I recenti fatti di cronaca, dal Nordafrica a Fukushima, hanno riportato questi temi al centro della riflessione, politica ed economica. Possono rappresentare davvero lo “scatto” decisivo perché questa riflessione diventi consuetudine?
Non è che dobbiamo aspettare una guerra o l’esplosione di una centrale nucleare per affermare una consuetudine. Negli italiani l’attenzione al green non è recente. È già consolidata. I cittadini sono “avanti” da tempo. Una recente ricerca di Legambiente ci dice che nel 94% dei comuni italiani sono installati impianti da fonti rinnovabili. Un comune italiano su otto è autosufficiente grazie a sole, vento, biomasse e geotermia. Se non è consuetudine questa… È vero che nei grandi cambiamenti, oserei dire epocali, occorre l’esempio. Basterebbero alcune parole d’ordine da parte del Governo: entro il 2012 tutti gli edifici pubblici devono funzionare attingendo a fonti rinnovabili. Invece si continua a perdere tempo a discutere sul nucleare sì, nucleare no. È una partita francamente sbilanciata in partenza.

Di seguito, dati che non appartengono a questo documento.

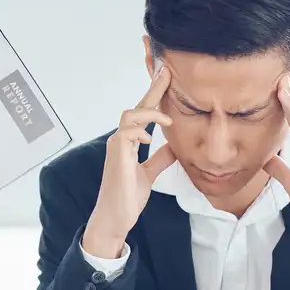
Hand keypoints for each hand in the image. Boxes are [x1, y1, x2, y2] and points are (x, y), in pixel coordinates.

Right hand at [82, 66, 176, 258]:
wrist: (116, 217)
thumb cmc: (128, 196)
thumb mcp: (149, 174)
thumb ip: (159, 159)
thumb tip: (173, 146)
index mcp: (129, 142)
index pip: (143, 114)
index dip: (154, 96)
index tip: (166, 79)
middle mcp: (121, 139)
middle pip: (136, 106)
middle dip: (152, 89)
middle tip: (166, 72)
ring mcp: (117, 146)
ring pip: (129, 115)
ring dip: (150, 112)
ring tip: (168, 120)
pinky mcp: (117, 156)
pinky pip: (126, 133)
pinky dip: (140, 132)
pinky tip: (149, 139)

Perché un’impresa italiana dovrebbe investire, dal punto di vista della filiera produttiva, della selezione delle materie prime, fino alla distribuzione ecc, su pratiche sostenibili? Conviene davvero?

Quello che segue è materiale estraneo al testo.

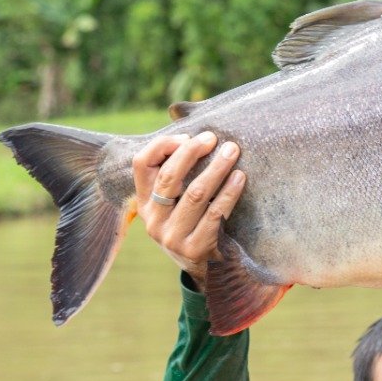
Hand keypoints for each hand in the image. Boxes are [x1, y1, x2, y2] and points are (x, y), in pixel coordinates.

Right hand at [132, 130, 244, 289]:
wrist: (205, 269)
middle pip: (170, 176)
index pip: (141, 164)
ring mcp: (171, 237)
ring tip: (232, 152)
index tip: (188, 135)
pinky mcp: (194, 249)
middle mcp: (152, 220)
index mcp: (143, 203)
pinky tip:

È certo che conviene. Sono i dati aziendali che lo confermano. Non a caso all’interno delle imprese il filone della sostenibilità ha un peso sostanziale anche nelle scelte produttive. Pensiamo a una banca come Intesa Sanpaolo, che al suo interno ha la figura dell’Energy manager. Vuol dire che un comportamento virtuoso viene percepito dai cittadini, e viene premiato. Qui sta l’enorme patrimonio e quindi il valore aggiunto delle imprese che fanno una compiuta scelta green.
Quanto il mondo della formazione, universitaria e postuniversitaria, è pronto e aggiornato su questo fronte?
Io sono un “mestierante”, un artigiano dell’economia che da una vita si occupa di formazione. Anche nel green c’è un ritardo preoccupante, come ho riscontrato anche in altri settori. Il distacco tra il mondo del lavoro e quello che viene insegnato è siderale. L’avvento della green economy porta con sé l’esigenza di nuove figure professionali. Servono, sia nella scuola secondaria, come nelle scuole professionali “Arti e Mestieri”, fino alla formazione post universitaria input chiari dalle aziende. Le stesse aziende devono entrare nei comitati di programmazione delle scuole per dirci chi dobbiamo formare e le nozioni pratiche da sviluppare. Il tempo, anche qui, è quasi scaduto.